An international team of scientists has just published, in the renowned journal Science, two articles with “robust evidence” that the Huanan Seafood Wholesale Market in Wuhan, China, was the epicenter of the COVID-19 pandemic. After a set of spatial, environmental and molecular analyses, the 18 researchers concluded that live animals sold at the establishment are the initial source of the coronavirus contagion to humans, and that this process occurred through multiple viral introductions.

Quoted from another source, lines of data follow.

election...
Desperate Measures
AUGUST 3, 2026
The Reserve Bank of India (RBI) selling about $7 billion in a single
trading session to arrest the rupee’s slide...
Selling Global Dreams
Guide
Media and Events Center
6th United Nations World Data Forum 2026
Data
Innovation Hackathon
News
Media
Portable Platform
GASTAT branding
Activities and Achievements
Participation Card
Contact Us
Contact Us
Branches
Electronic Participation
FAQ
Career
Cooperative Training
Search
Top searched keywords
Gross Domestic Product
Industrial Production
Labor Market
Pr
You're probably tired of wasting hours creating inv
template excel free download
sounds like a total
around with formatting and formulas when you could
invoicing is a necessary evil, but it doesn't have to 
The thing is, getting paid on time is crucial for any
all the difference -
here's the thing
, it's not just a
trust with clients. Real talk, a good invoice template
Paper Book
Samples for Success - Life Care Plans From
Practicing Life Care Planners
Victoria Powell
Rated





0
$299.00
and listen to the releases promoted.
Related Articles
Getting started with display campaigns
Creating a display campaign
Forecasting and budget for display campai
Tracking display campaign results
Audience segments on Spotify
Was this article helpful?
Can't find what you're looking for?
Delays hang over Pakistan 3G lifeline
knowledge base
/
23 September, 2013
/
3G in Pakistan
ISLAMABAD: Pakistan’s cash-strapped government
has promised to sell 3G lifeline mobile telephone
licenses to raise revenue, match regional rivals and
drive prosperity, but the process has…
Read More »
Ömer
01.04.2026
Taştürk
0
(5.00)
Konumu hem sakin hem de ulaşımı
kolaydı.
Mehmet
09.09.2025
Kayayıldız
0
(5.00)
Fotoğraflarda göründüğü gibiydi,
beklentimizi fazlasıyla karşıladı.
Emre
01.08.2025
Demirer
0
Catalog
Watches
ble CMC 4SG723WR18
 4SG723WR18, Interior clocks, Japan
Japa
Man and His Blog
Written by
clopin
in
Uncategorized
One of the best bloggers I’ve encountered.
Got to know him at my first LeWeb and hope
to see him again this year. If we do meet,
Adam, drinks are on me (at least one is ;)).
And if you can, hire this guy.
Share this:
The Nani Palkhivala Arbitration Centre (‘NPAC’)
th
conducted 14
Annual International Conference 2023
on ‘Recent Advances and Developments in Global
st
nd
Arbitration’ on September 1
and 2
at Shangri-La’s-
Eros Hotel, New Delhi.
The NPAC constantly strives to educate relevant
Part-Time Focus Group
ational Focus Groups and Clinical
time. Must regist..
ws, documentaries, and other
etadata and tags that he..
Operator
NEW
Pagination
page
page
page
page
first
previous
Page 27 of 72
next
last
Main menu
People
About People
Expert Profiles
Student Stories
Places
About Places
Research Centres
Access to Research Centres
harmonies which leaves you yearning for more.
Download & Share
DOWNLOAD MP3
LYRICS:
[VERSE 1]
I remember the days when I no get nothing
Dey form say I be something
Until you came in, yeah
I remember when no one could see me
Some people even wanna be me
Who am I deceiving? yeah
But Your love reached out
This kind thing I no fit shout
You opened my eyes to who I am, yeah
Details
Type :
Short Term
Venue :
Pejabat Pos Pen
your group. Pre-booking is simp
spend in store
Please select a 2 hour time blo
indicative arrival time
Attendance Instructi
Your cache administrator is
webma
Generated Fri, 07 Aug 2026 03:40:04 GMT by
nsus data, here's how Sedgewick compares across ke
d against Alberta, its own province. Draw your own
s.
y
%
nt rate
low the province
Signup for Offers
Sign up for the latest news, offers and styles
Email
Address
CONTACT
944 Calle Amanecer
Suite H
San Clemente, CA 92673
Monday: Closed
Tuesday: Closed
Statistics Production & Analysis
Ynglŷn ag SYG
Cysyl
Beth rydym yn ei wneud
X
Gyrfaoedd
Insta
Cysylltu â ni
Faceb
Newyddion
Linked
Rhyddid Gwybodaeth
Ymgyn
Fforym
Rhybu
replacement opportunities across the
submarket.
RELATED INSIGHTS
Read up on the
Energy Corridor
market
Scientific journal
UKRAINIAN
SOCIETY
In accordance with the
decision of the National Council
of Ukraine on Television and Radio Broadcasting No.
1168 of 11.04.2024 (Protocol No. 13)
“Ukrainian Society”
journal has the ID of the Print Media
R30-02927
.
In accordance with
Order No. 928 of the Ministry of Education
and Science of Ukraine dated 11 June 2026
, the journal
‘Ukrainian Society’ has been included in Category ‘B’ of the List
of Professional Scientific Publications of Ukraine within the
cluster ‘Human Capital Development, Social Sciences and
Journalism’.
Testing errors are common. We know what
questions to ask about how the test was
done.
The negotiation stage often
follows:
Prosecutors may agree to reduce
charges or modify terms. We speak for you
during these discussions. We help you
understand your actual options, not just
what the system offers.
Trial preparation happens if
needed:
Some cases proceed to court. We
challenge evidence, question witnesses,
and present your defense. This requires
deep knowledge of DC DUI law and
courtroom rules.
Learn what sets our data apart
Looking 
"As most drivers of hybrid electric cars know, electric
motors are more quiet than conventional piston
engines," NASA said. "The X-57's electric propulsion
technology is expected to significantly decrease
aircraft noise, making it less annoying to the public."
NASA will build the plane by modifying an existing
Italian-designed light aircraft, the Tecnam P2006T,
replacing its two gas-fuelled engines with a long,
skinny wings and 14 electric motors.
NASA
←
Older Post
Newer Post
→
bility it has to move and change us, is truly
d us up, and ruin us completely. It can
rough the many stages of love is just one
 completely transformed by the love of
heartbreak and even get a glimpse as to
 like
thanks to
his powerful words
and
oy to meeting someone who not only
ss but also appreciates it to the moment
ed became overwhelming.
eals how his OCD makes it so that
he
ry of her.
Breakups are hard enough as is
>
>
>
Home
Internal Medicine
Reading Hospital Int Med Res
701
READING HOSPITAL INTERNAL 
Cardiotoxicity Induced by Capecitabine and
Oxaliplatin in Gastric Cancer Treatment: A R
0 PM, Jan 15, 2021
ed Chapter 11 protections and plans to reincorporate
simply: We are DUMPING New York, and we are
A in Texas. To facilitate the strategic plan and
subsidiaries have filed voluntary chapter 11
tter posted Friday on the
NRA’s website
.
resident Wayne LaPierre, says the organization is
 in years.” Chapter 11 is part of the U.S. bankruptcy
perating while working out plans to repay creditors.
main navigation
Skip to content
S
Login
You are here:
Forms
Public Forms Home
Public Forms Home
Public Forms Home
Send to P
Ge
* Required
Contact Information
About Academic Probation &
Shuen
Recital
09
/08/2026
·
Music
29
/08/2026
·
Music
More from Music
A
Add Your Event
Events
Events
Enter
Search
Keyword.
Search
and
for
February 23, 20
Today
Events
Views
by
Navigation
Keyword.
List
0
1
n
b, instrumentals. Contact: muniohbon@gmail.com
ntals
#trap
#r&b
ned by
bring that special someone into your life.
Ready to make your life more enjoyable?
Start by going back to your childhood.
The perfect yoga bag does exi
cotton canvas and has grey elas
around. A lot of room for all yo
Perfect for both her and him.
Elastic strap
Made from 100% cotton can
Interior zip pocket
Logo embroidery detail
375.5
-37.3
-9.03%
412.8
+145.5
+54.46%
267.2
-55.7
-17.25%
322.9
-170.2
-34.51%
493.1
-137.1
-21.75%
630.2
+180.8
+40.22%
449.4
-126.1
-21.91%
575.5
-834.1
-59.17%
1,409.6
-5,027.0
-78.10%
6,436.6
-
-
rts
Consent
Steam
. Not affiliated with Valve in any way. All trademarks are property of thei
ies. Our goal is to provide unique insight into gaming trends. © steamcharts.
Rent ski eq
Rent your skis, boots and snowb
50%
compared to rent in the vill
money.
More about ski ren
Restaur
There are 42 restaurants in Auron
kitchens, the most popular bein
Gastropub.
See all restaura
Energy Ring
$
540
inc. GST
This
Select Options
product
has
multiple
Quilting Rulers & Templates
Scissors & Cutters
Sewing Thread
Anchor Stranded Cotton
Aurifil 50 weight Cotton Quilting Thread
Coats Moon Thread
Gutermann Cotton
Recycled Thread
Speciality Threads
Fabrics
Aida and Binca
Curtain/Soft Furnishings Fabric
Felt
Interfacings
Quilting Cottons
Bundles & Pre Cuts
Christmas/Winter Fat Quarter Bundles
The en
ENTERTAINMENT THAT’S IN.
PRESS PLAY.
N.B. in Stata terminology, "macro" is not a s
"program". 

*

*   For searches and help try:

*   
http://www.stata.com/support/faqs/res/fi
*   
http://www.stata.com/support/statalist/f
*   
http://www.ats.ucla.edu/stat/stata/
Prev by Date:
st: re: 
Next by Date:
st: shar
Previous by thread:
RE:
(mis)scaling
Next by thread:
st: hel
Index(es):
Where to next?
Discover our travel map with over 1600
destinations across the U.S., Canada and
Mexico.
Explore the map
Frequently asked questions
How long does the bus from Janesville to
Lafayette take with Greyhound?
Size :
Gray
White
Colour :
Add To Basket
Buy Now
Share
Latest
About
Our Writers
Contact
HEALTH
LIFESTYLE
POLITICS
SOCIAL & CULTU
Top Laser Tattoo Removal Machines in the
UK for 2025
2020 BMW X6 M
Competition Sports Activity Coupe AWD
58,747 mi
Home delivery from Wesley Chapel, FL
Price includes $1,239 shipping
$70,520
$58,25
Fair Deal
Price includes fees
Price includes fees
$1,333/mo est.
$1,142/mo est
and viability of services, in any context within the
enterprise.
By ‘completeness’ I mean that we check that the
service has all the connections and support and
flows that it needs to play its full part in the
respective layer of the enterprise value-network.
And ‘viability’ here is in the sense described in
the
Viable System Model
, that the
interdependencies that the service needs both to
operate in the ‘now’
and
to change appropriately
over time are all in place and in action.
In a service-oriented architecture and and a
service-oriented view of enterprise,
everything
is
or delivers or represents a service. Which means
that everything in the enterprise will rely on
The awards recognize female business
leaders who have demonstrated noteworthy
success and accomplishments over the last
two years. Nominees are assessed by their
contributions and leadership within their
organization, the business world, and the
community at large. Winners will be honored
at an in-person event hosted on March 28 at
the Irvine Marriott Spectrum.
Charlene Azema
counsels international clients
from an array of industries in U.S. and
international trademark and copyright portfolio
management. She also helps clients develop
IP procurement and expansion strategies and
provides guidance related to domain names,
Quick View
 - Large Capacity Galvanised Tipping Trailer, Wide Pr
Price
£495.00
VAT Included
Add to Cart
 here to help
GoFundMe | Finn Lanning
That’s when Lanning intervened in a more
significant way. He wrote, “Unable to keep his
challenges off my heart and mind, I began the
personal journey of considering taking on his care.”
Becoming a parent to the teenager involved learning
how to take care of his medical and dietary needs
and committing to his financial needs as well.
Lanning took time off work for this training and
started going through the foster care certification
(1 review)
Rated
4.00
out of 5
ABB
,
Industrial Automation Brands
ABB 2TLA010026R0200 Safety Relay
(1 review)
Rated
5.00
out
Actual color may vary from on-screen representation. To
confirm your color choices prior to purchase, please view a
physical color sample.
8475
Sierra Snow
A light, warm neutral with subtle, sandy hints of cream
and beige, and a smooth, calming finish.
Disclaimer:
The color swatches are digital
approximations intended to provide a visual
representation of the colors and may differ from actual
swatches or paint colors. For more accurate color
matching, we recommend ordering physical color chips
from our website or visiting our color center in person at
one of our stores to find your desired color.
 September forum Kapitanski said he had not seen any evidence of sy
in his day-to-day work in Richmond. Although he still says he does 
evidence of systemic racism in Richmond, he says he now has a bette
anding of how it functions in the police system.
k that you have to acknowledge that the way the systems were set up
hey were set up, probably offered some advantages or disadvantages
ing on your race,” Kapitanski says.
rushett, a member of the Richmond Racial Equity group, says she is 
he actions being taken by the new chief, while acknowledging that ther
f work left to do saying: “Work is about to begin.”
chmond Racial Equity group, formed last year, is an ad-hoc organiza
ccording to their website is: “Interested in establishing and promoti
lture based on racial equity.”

Another discovery made by the group reinforces this hypothesis. By analyzing the geographic distribution of later COVID cases, recorded in January and February 2020, they identified a “polar opposite” pattern of contagion, according to Worobey. Instead of being concentrated in the market, the infections were in areas of greater population density in Wuhan. “This tells us that the virus was not circulating cryptographically. It actually originated in that market and spread from there,” says the researcher.
Analyzes of swab samples taken from market surfaces such as floors and cages that tested positive for Sars-CoV-2 were “significantly associated” with stalls selling live wild animals. In addition, the group found that mammals now known to be susceptible to the virus, such as red foxes, badgers, and raccoon dogs, were sold live at the market in the weeks prior to the first recorded cases of COVID.
multiple species
The research, led by Jonathan Pekar and Joel Wertheim, both at the University of California, San Diego, by Marc Suchard, at the University of California at Los Angeles, as well as Andersen and Worobey, indicates that Sars-CoV-2 has likely jumped. from animals to humans more than once. Analyzes show that the pandemic emerged from at least two separate human-animal infections at the Huanan market in November or December 2019, and initially involved two subtly distinct strains of the coronavirus.
Previous studies have reported on both strains, indicating that A, related to viral relatives in bats, would have given rise to B. The new study, however, shows that the two strains jumped from animals to humans on separate occasions. Wertheim explains that it is not so simple for a virus to migrate from one species to another and already evolve to the point of becoming transmissible between humans. “By comparing the virus genome, we saw that there was no way for lineage A (the original one) to evolve into lineage B, in humans. Instead, the simulations we did were much more consistent with distinct and separate introductions of the two lineages.” justifies.
Further analyzes carried out by the group brought more details about the onset of the infection. “We believe that most people who caught COVID early on did not transmit the virus. In fact, in 70% of cases, the virus could not survive. We propose that it probably took eight to 24 episodes of virus introduction to humans for the transmission of A and B lineages between people to be successful”, explains Wertheim.